BEGIN Data provided

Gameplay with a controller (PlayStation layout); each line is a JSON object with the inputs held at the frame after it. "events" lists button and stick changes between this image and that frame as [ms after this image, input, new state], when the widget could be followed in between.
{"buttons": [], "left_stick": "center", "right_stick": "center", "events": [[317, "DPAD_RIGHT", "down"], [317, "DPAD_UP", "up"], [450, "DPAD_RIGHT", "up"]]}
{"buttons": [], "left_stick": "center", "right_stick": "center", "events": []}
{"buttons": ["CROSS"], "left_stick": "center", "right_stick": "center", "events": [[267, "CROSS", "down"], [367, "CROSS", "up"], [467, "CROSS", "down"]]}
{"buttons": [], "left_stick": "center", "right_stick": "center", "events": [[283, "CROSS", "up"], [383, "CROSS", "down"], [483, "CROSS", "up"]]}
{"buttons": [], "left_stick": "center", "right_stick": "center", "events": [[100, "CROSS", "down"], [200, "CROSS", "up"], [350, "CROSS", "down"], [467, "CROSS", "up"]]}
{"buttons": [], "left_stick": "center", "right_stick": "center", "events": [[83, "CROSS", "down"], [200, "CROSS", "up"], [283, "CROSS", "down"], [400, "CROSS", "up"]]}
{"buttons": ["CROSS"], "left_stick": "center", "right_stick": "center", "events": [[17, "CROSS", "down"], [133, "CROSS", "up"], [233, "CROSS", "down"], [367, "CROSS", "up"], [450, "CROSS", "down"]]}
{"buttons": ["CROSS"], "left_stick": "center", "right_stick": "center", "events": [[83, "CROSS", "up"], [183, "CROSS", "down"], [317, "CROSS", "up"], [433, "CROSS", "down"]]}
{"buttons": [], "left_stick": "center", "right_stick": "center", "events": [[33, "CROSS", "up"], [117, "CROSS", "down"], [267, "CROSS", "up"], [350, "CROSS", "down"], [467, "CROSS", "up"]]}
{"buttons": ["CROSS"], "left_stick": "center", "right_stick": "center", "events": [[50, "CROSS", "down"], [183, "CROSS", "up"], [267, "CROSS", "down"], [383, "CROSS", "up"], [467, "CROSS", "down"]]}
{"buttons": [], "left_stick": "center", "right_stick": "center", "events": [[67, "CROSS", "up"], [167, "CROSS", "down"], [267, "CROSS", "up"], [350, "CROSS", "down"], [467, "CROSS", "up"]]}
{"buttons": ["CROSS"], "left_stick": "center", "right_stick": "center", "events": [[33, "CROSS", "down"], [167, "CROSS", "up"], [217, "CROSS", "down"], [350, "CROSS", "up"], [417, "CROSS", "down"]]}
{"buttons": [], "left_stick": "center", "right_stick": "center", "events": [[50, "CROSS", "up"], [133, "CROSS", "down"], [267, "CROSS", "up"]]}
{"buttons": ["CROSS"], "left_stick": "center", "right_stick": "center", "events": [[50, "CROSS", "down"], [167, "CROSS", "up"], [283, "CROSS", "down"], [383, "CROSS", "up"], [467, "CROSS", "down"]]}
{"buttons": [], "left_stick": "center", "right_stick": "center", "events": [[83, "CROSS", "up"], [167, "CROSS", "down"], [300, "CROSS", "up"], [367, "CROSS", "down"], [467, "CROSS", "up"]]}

END Data provided

_Assigned task_
Copy the full listing word for word.

_Answer to the exercise_
Gameplay with a controller (PlayStation layout); each line is a JSON object with the inputs held at the frame after it. "events" lists button and stick changes between this image and that frame as [ms after this image, input, new state], when the widget could be followed in between.
{"buttons": [], "left_stick": "center", "right_stick": "center", "events": [[317, "DPAD_RIGHT", "down"], [317, "DPAD_UP", "up"], [450, "DPAD_RIGHT", "up"]]}
{"buttons": [], "left_stick": "center", "right_stick": "center", "events": []}
{"buttons": ["CROSS"], "left_stick": "center", "right_stick": "center", "events": [[267, "CROSS", "down"], [367, "CROSS", "up"], [467, "CROSS", "down"]]}
{"buttons": [], "left_stick": "center", "right_stick": "center", "events": [[283, "CROSS", "up"], [383, "CROSS", "down"], [483, "CROSS", "up"]]}
{"buttons": [], "left_stick": "center", "right_stick": "center", "events": [[100, "CROSS", "down"], [200, "CROSS", "up"], [350, "CROSS", "down"], [467, "CROSS", "up"]]}
{"buttons": [], "left_stick": "center", "right_stick": "center", "events": [[83, "CROSS", "down"], [200, "CROSS", "up"], [283, "CROSS", "down"], [400, "CROSS", "up"]]}
{"buttons": ["CROSS"], "left_stick": "center", "right_stick": "center", "events": [[17, "CROSS", "down"], [133, "CROSS", "up"], [233, "CROSS", "down"], [367, "CROSS", "up"], [450, "CROSS", "down"]]}
{"buttons": ["CROSS"], "left_stick": "center", "right_stick": "center", "events": [[83, "CROSS", "up"], [183, "CROSS", "down"], [317, "CROSS", "up"], [433, "CROSS", "down"]]}
{"buttons": [], "left_stick": "center", "right_stick": "center", "events": [[33, "CROSS", "up"], [117, "CROSS", "down"], [267, "CROSS", "up"], [350, "CROSS", "down"], [467, "CROSS", "up"]]}
{"buttons": ["CROSS"], "left_stick": "center", "right_stick": "center", "events": [[50, "CROSS", "down"], [183, "CROSS", "up"], [267, "CROSS", "down"], [383, "CROSS", "up"], [467, "CROSS", "down"]]}
{"buttons": [], "left_stick": "center", "right_stick": "center", "events": [[67, "CROSS", "up"], [167, "CROSS", "down"], [267, "CROSS", "up"], [350, "CROSS", "down"], [467, "CROSS", "up"]]}
{"buttons": ["CROSS"], "left_stick": "center", "right_stick": "center", "events": [[33, "CROSS", "down"], [167, "CROSS", "up"], [217, "CROSS", "down"], [350, "CROSS", "up"], [417, "CROSS", "down"]]}
{"buttons": [], "left_stick": "center", "right_stick": "center", "events": [[50, "CROSS", "up"], [133, "CROSS", "down"], [267, "CROSS", "up"]]}
{"buttons": ["CROSS"], "left_stick": "center", "right_stick": "center", "events": [[50, "CROSS", "down"], [167, "CROSS", "up"], [283, "CROSS", "down"], [383, "CROSS", "up"], [467, "CROSS", "down"]]}
{"buttons": [], "left_stick": "center", "right_stick": "center", "events": [[83, "CROSS", "up"], [167, "CROSS", "down"], [300, "CROSS", "up"], [367, "CROSS", "down"], [467, "CROSS", "up"]]}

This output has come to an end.